I hope this gives you an idea of the kind of background knowledge you would have to define if you wanted to deal with floating point numbers, particularly in the context of geometry.
All of the output above is from Louise the MIL system I used in that project, but the same approaches would apply with any recent ILP system. e.g. I believe you could take the same approach with Popper.
Further discussion
Now, I would like to add something, because all this might look like too much work. And it is! Especially if all you’re trying to do is to re-derive a well-known result, like the rules of parallelism.
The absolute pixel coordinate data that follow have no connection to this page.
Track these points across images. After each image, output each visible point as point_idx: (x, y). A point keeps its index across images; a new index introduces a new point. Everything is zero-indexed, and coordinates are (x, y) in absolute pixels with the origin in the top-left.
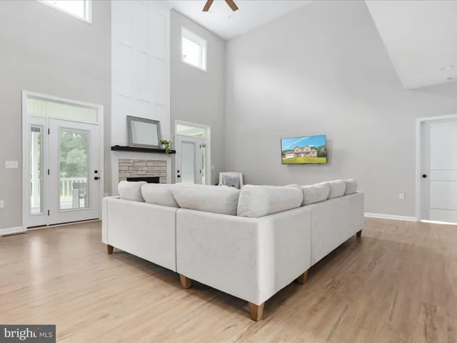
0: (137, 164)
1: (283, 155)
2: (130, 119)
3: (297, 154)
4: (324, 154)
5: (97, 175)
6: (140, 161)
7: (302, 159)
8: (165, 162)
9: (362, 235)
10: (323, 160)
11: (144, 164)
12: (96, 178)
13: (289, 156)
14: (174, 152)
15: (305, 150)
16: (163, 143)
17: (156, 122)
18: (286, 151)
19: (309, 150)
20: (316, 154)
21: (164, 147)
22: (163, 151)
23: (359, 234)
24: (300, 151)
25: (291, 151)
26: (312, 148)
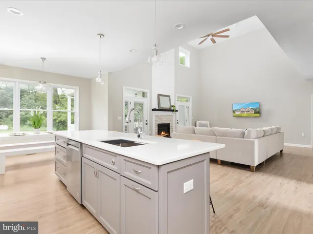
0: (162, 117)
1: (234, 112)
2: (159, 95)
3: (243, 111)
4: (258, 112)
5: (146, 123)
6: (163, 116)
7: (245, 114)
8: (172, 116)
9: (283, 152)
10: (258, 115)
11: (164, 117)
12: (146, 124)
13: (237, 113)
14: (177, 111)
15: (247, 110)
16: (173, 107)
17: (169, 96)
18: (236, 110)
19: (250, 110)
20: (253, 112)
21: (172, 108)
22: (173, 111)
23: (281, 151)
24: (244, 110)
25: (239, 110)
26: (251, 109)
Unfortunately most of ILP presupposes a great deal of knowledge engineering that goes into constructing a suitable background knowledge base. In the worst case it looks like we are hand-coding the solution and giving the learning system exactly the background knowledge it needs to solve a problem, no more, and no less. That’s a fair criticism and a lot of work on ILP is subject to it.
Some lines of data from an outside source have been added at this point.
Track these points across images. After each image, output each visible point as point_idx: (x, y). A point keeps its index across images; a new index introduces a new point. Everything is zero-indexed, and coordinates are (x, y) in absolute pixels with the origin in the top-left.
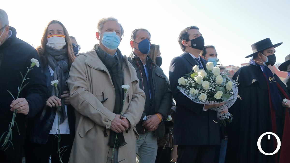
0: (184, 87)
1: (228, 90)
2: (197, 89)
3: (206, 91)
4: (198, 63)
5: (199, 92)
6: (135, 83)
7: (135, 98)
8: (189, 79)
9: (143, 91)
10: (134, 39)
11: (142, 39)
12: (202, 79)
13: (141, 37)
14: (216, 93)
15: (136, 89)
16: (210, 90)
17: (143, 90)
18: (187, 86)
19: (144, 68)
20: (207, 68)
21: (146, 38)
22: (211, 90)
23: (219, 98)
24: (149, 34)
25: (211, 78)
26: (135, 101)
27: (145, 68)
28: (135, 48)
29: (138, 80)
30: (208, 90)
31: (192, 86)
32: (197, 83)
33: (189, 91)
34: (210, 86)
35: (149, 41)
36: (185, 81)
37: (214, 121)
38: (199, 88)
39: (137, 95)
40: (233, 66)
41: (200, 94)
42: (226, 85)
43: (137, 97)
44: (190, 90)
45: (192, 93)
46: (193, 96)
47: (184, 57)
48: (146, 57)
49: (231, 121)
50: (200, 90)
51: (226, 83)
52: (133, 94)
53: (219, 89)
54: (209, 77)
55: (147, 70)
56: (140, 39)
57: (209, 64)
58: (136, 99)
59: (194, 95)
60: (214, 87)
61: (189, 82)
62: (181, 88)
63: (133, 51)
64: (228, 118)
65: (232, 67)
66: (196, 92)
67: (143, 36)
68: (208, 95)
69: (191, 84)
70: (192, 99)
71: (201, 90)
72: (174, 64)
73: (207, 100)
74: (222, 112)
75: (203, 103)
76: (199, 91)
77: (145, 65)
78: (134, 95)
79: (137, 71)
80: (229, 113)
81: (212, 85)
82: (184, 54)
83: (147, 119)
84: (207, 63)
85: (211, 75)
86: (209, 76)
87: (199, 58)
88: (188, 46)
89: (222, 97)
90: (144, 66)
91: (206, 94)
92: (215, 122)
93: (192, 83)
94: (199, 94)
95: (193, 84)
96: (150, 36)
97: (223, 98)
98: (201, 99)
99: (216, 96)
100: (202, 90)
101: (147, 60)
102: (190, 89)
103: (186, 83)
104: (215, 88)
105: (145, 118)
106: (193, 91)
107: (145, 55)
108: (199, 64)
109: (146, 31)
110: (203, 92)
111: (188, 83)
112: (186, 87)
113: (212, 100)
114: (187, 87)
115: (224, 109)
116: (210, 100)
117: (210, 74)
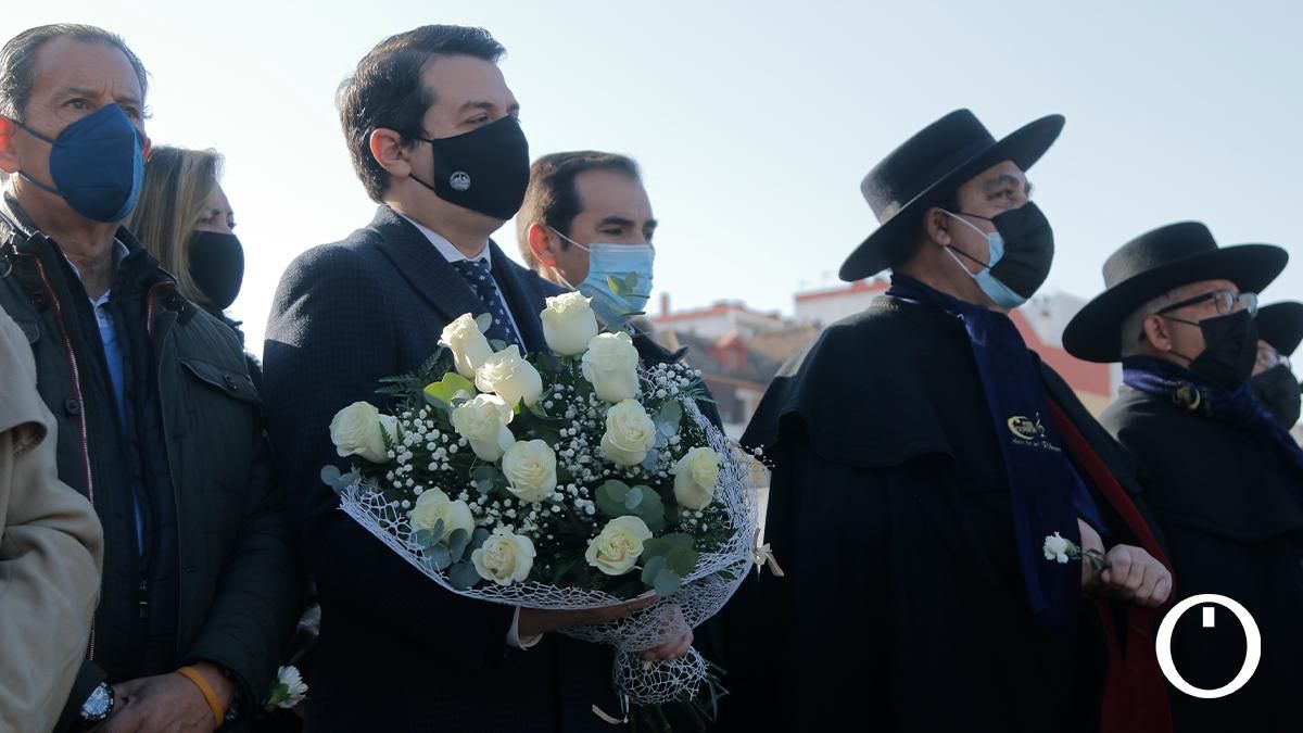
0: (373, 470)
1: (686, 508)
2: (464, 495)
3: (533, 515)
4: (479, 294)
5: (483, 515)
6: (25, 440)
7: (19, 554)
8: (411, 419)
9: (82, 504)
10: (21, 104)
11: (78, 103)
12: (501, 419)
13: (77, 91)
14: (601, 527)
15: (34, 486)
16: (558, 503)
17: (84, 491)
18: (393, 464)
19: (95, 321)
20: (550, 335)
21: (108, 100)
22: (569, 501)
23: (616, 567)
24: (137, 67)
25: (570, 413)
26: (25, 578)
27: (103, 324)
28: (20, 172)
29: (50, 421)
30: (547, 504)
31: (433, 466)
32: (467, 449)
33: (406, 504)
34: (564, 478)
35: (133, 122)
36: (382, 426)
37: (596, 709)
38: (484, 487)
39: (42, 534)
40: (740, 307)
41: (490, 528)
42: (677, 467)
43: (35, 546)
44: (413, 498)
45: (428, 525)
46: (439, 546)
47: (379, 248)
48: (112, 237)
49: (711, 711)
50: (488, 504)
51: (677, 457)
52: (7, 525)
53: (622, 504)
54: (560, 407)
55: (118, 338)
56: (66, 104)
57: (560, 310)
58: (29, 562)
59: (445, 536)
60: (592, 486)
61: (411, 438)
62: (353, 479)
63: (6, 193)
64: (693, 692)
65: (732, 315)
66: (459, 514)
67: (90, 87)
68: (543, 537)
69: (421, 454)
70: (430, 567)
71: (496, 504)
72: (303, 298)
73: (533, 574)
74: (653, 655)
75: (508, 601)
76: (478, 510)
77: (104, 300)
78: (14, 529)
79: (36, 347)
80: (699, 659)
81: (572, 468)
82: (381, 227)
83: (111, 707)
84: (550, 301)
85: (571, 388)
86: (558, 396)
87: (483, 261)
88: (411, 175)
89: (640, 561)
90: (96, 304)
91: (530, 534)
92: (604, 716)
93: (430, 446)
94: (478, 527)
95: (440, 453)
96: (143, 84)
97: (649, 565)
98: (494, 571)
99: (599, 554)
100: (502, 503)
101: (119, 267)
102: (418, 489)
103: (388, 445)
104: (598, 492)
105: (97, 702)
106: (437, 510)
107: (103, 226)
108: (487, 299)
109: (114, 43)
110: (507, 521)
111: (401, 443)
112: (390, 475)
113: (567, 580)
114: (399, 478)
115: (661, 632)
116: (557, 578)
117: (565, 378)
The challenge then is to find ways to learn without having to manually define all this background knowledge. In my latest work, which I linked above, I show how to cast the ILP learning problem as a grammar learning problem, which basically means that we are trying to learn an automaton of some sort.
So, nowadays, if I was trying to learn the rules for parallelism, I would not think of geometry and floating point arithmetic, as such, but instead I would try to answer the question:
What kind of automaton accepts or generates only parallel lines?.
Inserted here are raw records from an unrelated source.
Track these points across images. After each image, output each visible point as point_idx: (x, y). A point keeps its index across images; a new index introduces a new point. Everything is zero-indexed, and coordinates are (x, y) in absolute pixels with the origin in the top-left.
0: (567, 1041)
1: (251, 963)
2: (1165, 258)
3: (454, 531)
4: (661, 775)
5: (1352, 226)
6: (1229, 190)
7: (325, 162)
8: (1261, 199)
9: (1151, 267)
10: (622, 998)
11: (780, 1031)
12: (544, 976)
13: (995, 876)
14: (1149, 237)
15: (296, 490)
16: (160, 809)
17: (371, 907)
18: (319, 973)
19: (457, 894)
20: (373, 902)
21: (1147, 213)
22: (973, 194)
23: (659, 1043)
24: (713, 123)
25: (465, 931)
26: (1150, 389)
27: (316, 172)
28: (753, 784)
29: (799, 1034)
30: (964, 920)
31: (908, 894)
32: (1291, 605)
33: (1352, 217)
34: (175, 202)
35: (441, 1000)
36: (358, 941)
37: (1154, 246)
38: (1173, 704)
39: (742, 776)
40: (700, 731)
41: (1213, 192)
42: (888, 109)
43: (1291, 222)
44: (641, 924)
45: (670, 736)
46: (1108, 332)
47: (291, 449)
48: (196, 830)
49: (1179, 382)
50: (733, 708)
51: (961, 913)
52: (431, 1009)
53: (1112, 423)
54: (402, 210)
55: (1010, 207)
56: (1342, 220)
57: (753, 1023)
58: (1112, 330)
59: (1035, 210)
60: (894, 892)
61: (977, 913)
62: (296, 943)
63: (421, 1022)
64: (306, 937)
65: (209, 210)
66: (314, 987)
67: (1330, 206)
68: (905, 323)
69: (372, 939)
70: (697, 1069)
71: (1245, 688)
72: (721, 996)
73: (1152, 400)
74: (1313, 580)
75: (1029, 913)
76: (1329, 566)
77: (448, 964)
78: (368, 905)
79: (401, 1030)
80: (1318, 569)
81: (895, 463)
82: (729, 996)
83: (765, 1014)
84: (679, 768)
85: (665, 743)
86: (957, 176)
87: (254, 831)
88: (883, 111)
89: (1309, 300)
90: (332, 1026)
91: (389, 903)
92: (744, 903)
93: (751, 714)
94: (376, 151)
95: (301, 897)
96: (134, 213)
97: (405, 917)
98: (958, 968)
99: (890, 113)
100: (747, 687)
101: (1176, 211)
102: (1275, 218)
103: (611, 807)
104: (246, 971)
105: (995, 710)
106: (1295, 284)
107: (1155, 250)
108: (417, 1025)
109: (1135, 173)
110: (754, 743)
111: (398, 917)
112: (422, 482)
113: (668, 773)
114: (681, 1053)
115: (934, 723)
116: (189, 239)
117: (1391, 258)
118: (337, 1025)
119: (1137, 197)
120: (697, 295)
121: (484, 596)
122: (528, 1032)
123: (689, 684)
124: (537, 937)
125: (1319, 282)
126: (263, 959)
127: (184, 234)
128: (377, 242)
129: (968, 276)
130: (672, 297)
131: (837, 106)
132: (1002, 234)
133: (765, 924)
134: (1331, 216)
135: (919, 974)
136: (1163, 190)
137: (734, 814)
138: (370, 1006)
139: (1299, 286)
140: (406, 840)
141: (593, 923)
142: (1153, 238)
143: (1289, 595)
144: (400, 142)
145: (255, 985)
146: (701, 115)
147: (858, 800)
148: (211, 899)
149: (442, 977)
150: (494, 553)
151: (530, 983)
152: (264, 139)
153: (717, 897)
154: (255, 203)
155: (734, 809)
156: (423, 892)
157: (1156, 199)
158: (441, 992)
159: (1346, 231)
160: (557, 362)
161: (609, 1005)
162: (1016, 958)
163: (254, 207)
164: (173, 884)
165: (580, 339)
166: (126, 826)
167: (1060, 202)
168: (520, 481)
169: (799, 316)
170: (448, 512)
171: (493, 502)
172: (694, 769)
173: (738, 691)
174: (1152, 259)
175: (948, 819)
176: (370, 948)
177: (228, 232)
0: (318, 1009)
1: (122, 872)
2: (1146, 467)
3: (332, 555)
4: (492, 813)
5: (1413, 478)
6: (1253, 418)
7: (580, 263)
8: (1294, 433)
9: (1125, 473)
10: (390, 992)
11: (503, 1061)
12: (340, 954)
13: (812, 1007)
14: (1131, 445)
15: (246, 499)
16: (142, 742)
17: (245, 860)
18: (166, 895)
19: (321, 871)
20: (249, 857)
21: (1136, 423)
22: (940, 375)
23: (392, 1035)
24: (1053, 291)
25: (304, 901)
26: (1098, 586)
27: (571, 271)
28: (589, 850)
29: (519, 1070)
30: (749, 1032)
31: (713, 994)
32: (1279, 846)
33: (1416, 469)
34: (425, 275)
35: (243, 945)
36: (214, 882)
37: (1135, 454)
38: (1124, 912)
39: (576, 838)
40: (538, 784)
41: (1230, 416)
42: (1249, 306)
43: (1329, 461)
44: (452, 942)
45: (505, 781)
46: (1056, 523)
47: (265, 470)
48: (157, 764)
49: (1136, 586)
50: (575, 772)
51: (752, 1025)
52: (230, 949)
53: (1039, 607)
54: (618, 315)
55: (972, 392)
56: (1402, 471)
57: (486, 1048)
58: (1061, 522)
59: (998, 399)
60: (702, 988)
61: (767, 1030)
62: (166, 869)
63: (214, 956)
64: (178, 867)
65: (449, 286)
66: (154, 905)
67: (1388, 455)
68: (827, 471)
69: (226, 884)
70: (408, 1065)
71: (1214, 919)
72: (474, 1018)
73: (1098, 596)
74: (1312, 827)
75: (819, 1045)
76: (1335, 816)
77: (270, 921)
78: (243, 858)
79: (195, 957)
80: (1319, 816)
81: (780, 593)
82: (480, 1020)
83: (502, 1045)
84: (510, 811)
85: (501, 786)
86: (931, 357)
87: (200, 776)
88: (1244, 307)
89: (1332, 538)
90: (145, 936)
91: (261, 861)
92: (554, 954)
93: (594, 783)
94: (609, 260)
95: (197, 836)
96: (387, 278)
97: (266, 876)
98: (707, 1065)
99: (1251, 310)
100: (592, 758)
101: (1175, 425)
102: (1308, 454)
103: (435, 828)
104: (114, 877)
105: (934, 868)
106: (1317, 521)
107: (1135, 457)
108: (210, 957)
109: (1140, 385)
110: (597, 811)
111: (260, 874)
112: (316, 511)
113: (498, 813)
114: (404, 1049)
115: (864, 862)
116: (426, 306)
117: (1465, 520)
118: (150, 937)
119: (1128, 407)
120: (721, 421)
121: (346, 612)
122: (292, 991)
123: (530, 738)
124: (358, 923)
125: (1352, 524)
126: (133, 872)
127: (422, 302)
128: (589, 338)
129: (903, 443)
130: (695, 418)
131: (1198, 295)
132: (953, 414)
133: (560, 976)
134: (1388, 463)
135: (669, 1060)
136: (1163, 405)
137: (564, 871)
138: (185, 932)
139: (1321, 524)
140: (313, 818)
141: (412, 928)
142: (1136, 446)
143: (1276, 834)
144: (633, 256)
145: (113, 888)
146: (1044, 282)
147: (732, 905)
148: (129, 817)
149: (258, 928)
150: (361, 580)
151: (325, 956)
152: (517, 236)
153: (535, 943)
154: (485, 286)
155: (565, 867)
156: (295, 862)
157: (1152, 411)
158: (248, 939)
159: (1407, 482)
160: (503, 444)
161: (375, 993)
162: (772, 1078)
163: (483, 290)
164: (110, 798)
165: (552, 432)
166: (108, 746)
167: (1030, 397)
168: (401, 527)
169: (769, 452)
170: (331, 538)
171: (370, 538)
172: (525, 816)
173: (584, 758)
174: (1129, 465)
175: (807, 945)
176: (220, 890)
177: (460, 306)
Then I would try to come up with examples of the output of such an automaton and give it to my system to re-construct that automaton from the examples. In that case, the First-Order background knowledge would only need the pre-terminals in the target language; essentially those would be the states of the target automaton. As to the Second-Order background knowledge, it now becomes a Second-Order Definite Normal Form, which is exactly what it sounds like : a normal form; expressed as a set of second-order definite (datalog) clauses. So for instance we could use a second-order normal form for context-free grammars, like a second-order version of Chomsky Normal Form; or a second-order normal form for context-sensitive grammars, like a second-order version of Kuroda Normal Form.
This is a more advanced method that is still under construction, so to speak, but I am much more excited about it, than the traditional, manual way of hand-crafted background knowledge I show above. However, if this is the first time you work with ILP I think you’d find the traditional way easier to reason about.